■ ENTRIES SUPPLIED
────
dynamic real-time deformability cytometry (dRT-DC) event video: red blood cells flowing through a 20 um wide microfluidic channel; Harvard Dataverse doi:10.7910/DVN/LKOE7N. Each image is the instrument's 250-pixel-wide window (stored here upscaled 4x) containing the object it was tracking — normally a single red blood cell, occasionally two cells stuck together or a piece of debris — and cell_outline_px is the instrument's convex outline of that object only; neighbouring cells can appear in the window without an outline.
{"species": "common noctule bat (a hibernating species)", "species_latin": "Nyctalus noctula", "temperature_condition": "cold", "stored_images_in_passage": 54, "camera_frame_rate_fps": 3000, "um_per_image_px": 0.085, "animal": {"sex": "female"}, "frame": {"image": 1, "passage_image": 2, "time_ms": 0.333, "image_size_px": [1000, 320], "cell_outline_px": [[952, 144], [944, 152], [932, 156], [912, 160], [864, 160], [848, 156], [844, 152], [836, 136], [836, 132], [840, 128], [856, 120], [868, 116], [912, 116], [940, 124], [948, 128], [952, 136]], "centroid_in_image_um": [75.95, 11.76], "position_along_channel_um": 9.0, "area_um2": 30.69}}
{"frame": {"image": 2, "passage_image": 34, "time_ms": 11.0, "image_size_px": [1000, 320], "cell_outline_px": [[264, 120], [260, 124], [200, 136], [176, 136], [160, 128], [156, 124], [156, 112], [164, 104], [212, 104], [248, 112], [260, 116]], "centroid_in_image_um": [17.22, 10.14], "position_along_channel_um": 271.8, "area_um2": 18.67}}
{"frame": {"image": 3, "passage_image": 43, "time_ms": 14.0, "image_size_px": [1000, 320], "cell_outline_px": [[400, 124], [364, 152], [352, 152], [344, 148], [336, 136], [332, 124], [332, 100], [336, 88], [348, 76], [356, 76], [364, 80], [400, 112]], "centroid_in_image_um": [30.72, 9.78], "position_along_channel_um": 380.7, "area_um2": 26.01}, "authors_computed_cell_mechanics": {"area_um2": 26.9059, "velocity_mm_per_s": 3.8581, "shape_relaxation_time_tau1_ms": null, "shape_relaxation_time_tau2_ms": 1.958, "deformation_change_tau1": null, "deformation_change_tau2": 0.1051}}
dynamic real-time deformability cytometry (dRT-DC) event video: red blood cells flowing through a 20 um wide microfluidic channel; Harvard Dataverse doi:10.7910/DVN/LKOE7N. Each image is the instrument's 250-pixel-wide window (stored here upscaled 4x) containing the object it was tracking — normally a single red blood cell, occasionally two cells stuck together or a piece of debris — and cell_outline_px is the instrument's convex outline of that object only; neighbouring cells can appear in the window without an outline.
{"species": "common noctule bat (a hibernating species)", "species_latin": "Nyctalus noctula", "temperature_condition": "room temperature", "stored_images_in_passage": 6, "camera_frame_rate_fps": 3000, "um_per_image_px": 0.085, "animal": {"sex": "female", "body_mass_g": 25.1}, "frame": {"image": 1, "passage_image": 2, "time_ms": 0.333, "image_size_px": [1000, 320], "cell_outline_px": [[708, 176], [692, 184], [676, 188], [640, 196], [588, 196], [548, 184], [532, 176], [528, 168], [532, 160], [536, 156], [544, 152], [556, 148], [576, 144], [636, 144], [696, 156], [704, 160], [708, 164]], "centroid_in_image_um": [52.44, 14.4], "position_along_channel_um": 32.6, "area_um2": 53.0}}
────
Produce an exact copy of every entry above.

dynamic real-time deformability cytometry (dRT-DC) event video: red blood cells flowing through a 20 um wide microfluidic channel; Harvard Dataverse doi:10.7910/DVN/LKOE7N. Each image is the instrument's 250-pixel-wide window (stored here upscaled 4x) containing the object it was tracking — normally a single red blood cell, occasionally two cells stuck together or a piece of debris — and cell_outline_px is the instrument's convex outline of that object only; neighbouring cells can appear in the window without an outline.
{"species": "common noctule bat (a hibernating species)", "species_latin": "Nyctalus noctula", "temperature_condition": "cold", "stored_images_in_passage": 54, "camera_frame_rate_fps": 3000, "um_per_image_px": 0.085, "animal": {"sex": "female"}, "frame": {"image": 1, "passage_image": 2, "time_ms": 0.333, "image_size_px": [1000, 320], "cell_outline_px": [[952, 144], [944, 152], [932, 156], [912, 160], [864, 160], [848, 156], [844, 152], [836, 136], [836, 132], [840, 128], [856, 120], [868, 116], [912, 116], [940, 124], [948, 128], [952, 136]], "centroid_in_image_um": [75.95, 11.76], "position_along_channel_um": 9.0, "area_um2": 30.69}}
{"frame": {"image": 2, "passage_image": 34, "time_ms": 11.0, "image_size_px": [1000, 320], "cell_outline_px": [[264, 120], [260, 124], [200, 136], [176, 136], [160, 128], [156, 124], [156, 112], [164, 104], [212, 104], [248, 112], [260, 116]], "centroid_in_image_um": [17.22, 10.14], "position_along_channel_um": 271.8, "area_um2": 18.67}}
{"frame": {"image": 3, "passage_image": 43, "time_ms": 14.0, "image_size_px": [1000, 320], "cell_outline_px": [[400, 124], [364, 152], [352, 152], [344, 148], [336, 136], [332, 124], [332, 100], [336, 88], [348, 76], [356, 76], [364, 80], [400, 112]], "centroid_in_image_um": [30.72, 9.78], "position_along_channel_um": 380.7, "area_um2": 26.01}, "authors_computed_cell_mechanics": {"area_um2": 26.9059, "velocity_mm_per_s": 3.8581, "shape_relaxation_time_tau1_ms": null, "shape_relaxation_time_tau2_ms": 1.958, "deformation_change_tau1": null, "deformation_change_tau2": 0.1051}}
dynamic real-time deformability cytometry (dRT-DC) event video: red blood cells flowing through a 20 um wide microfluidic channel; Harvard Dataverse doi:10.7910/DVN/LKOE7N. Each image is the instrument's 250-pixel-wide window (stored here upscaled 4x) containing the object it was tracking — normally a single red blood cell, occasionally two cells stuck together or a piece of debris — and cell_outline_px is the instrument's convex outline of that object only; neighbouring cells can appear in the window without an outline.
{"species": "common noctule bat (a hibernating species)", "species_latin": "Nyctalus noctula", "temperature_condition": "room temperature", "stored_images_in_passage": 6, "camera_frame_rate_fps": 3000, "um_per_image_px": 0.085, "animal": {"sex": "female", "body_mass_g": 25.1}, "frame": {"image": 1, "passage_image": 2, "time_ms": 0.333, "image_size_px": [1000, 320], "cell_outline_px": [[708, 176], [692, 184], [676, 188], [640, 196], [588, 196], [548, 184], [532, 176], [528, 168], [532, 160], [536, 156], [544, 152], [556, 148], [576, 144], [636, 144], [696, 156], [704, 160], [708, 164]], "centroid_in_image_um": [52.44, 14.4], "position_along_channel_um": 32.6, "area_um2": 53.0}}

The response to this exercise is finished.